ONCE upon a time when gunboat diplomacy was in vogue, accusing someone's prime minister of "mediocrity bordering on stupidity" would have had everyone hurriedly pulling on their tin hats.
To follow that by accusing Britain of being "a crude colonial power in decline" would have guaranteed someone was left eating a metaphorical mixture of words and teeth.
But while Galtieri and his generals badly miscalculated when they chanced their arm in 1982, titian-haired Cristina Kirchner knew exactly what she was doing last week when, paving the way towards her second term as Argentinian President, she purred those eloquent insults at our Dave.
She certainly needed no encouragement from the First Sea Lord, Admiral Sir Mark Stanhope, who was probably stating the bleeding obvious when he warned that military operations in Libya cannot be sustained for another three months without making massive cuts elsewhere.

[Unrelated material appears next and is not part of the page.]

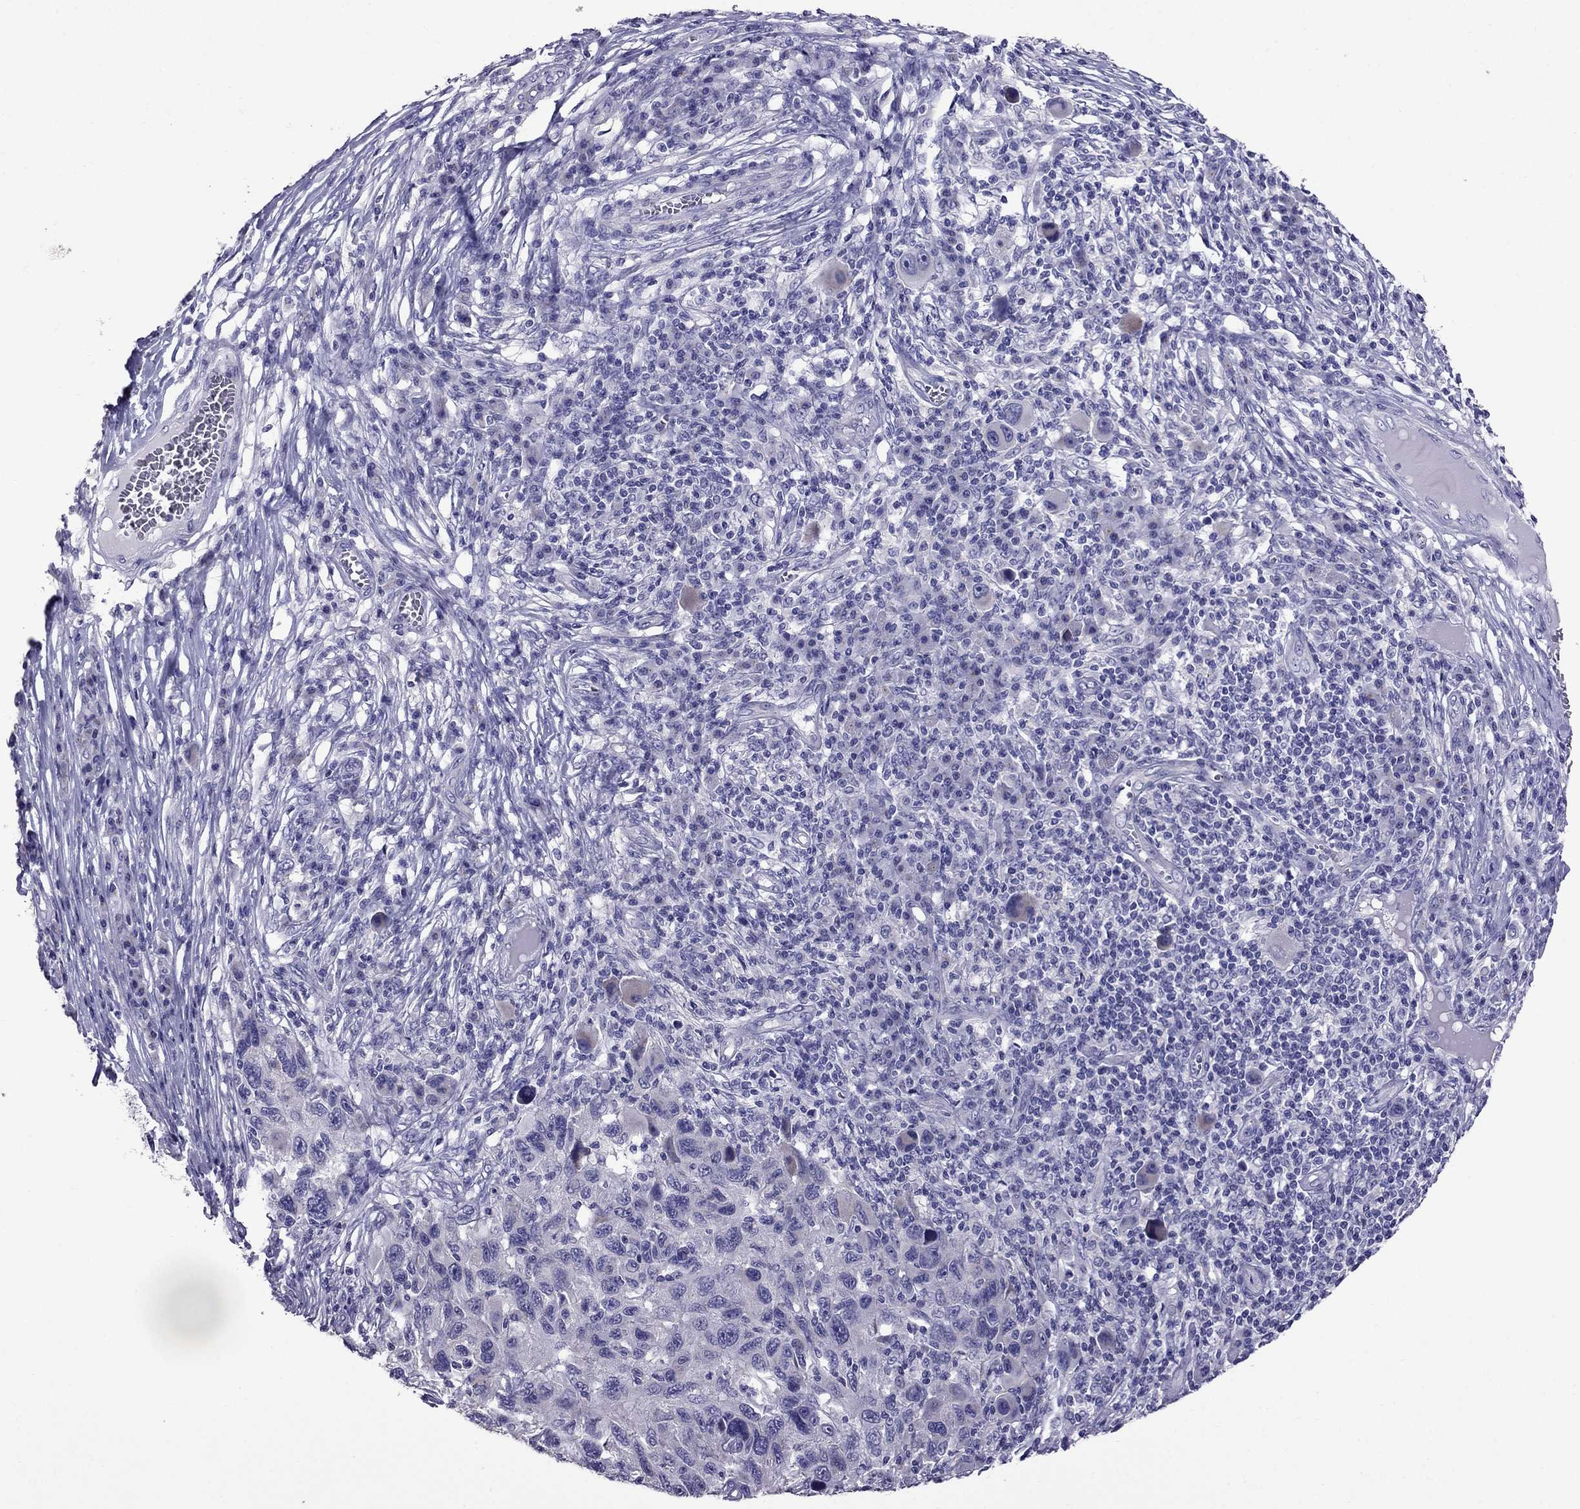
{"staining": {"intensity": "negative", "quantity": "none", "location": "none"}, "tissue": "melanoma", "cell_type": "Tumor cells", "image_type": "cancer", "snomed": [{"axis": "morphology", "description": "Malignant melanoma, NOS"}, {"axis": "topography", "description": "Skin"}], "caption": "A histopathology image of malignant melanoma stained for a protein exhibits no brown staining in tumor cells.", "gene": "OXCT2", "patient": {"sex": "male", "age": 53}}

Good on him for mentioning it, because his fellow brass hats don't usually pluck up the courage to publicly state even the bleeding obvious until the pension's safely pouched and it's time to attract a blaze of publicity for the memoirs.
But with the National Debt set to reach £1.1 trillion this year and the annual interest on it an eye-watering £43 billion, set against the human cost as the British death toll in Afghanistan edges inexorably towards 400, even Dave's stupidity looks mediocre.
With Falkland islanders already swapping their British passports for Argentinian ID cards, Senora Kirchner must feel pretty confident that this time when the boats land from Buenos Aires it will be a case of: Bienvenido a las Islas Malvinas!
THE WAY the BBC insisted on reporting last Thursday that Al-Qaeda had "appointed" a new leader was almost twee.
Did Ayman al-Zawahri submit his CV and references, with samples of his work? Was there a series of psychological tests? Was he shortlisted by a selection panel for the final interview? Presumably he wasn't head hunted. Yet.
MANY folk south of the Irish border understandably still bear a grudge over French footballer Thierry Henry's blatant handball which helped deprive their team of a place in last summer's World Cup in South Africa.
How interesting then that, of all people, the examiners for Ireland's Leaving Certificate managed to see the funny side of it. Last week they included in the French exam a question on refereeing standards in sport, asking students to argue the case for introducing video technology.